Beyond asymptotic reasoning: the practicalities of a quantum ground state projector based on the wall-Chebyshev expansion
Maria-Andreea Filip, Nathan Fitzpatrick
TL;DR
The paper tackles ground-state preparation by introducing a wall-Chebyshev projector, a Chebyshev expansion of the wall function that targets the ground state while potentially reducing circuit depth. It develops both product-LCU and generalized quantum signal processing (GQSVT) encodings of the projector, analyzes their success probabilities and scalability, andBenchmark comparisons against leading approaches such as VITE, QITE, PITE, and eigenstate filtering. A key finding is a polynomial-depth speedup in the number of Hamiltonian applications needed to reach a given fidelity, balanced by potentially exponential decay in success probability for some encodings; GQSVT-based implementations can retain nontrivial success probabilities in practical regimes.

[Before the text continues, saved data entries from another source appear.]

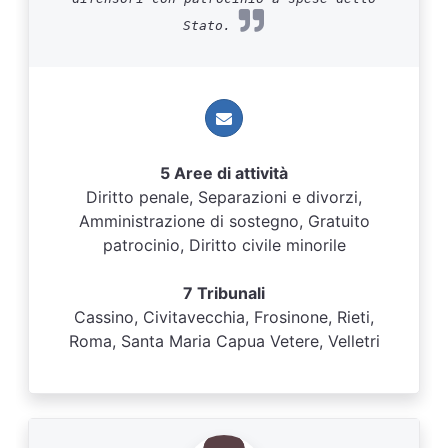
Stato.
5 Aree di attività
Diritto penale, Separazioni e divorzi,
Amministrazione di sostegno, Gratuito
patrocinio, Diritto civile minorile
7 Tribunali
Cassino, Civitavecchia, Frosinone, Rieti,
Roma, Santa Maria Capua Vetere, Velletri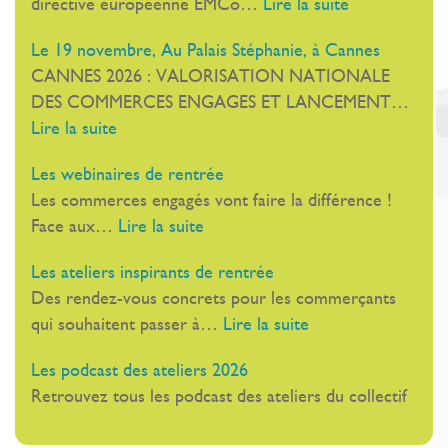
:
directive européenne EMCo…
Lire la suite
La
Le 19 novembre, Au Palais Stéphanie, à Cannes
nouvelle
CANNES 2026 : VALORISATION NATIONALE
directive
DES COMMERCES ENGAGES ET LANCEMENT…
européenne
:
Lire la suite
EMCo
Le
Les webinaires de rentrée
19
Les commerces engagés vont faire la différence !
novembre,
:
Face aux…
Lire la suite
Au
Les
Palais
Les ateliers inspirants de rentrée
webinaires
Stéphanie,
Des rendez-vous concrets pour les commerçants
de
à
:
qui souhaitent passer à…
Lire la suite
rentrée
Cannes
Les
Les podcast des ateliers 2026
ateliers
Retrouvez tous les podcast des ateliers du collectif
inspirants
de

The work suggests the wall-Chebyshev approach is promising for early fault-tolerant quantum computing and strongly correlated systems where accurate $E_0$ estimates are unavailable, offering a distinct trade-off between depth and repetitions.
Abstract
We consider a quantum algorithm for ground-state preparation based on a Chebyshev series approximation to the wall function. In a classical setting, this approach is appealing as it guarantees rapid convergence. We analyze the asymptotic scaling and success probabilities of different quantum implementations and provide numerical benchmarks, comparing the performance of the wall-Chebyshev projectors with current state-of-the-art approaches. We find that this approach requires fewer serial applications of the Hamiltonian oracle to achieve a given ground state fidelity, but is severely limited by exponentially decaying success probability. However, we find that some implementations maintain non-trivial success probability in regimes where wall-Chebyshev projection leads to a fidelity improvement over other approaches. As the wall-Chebyshev projector is highly robust to loose known upper bounds on the true ground state energy, it offers a potential resource trade-off, particulary in the early fault-tolerant regime of quantum computation.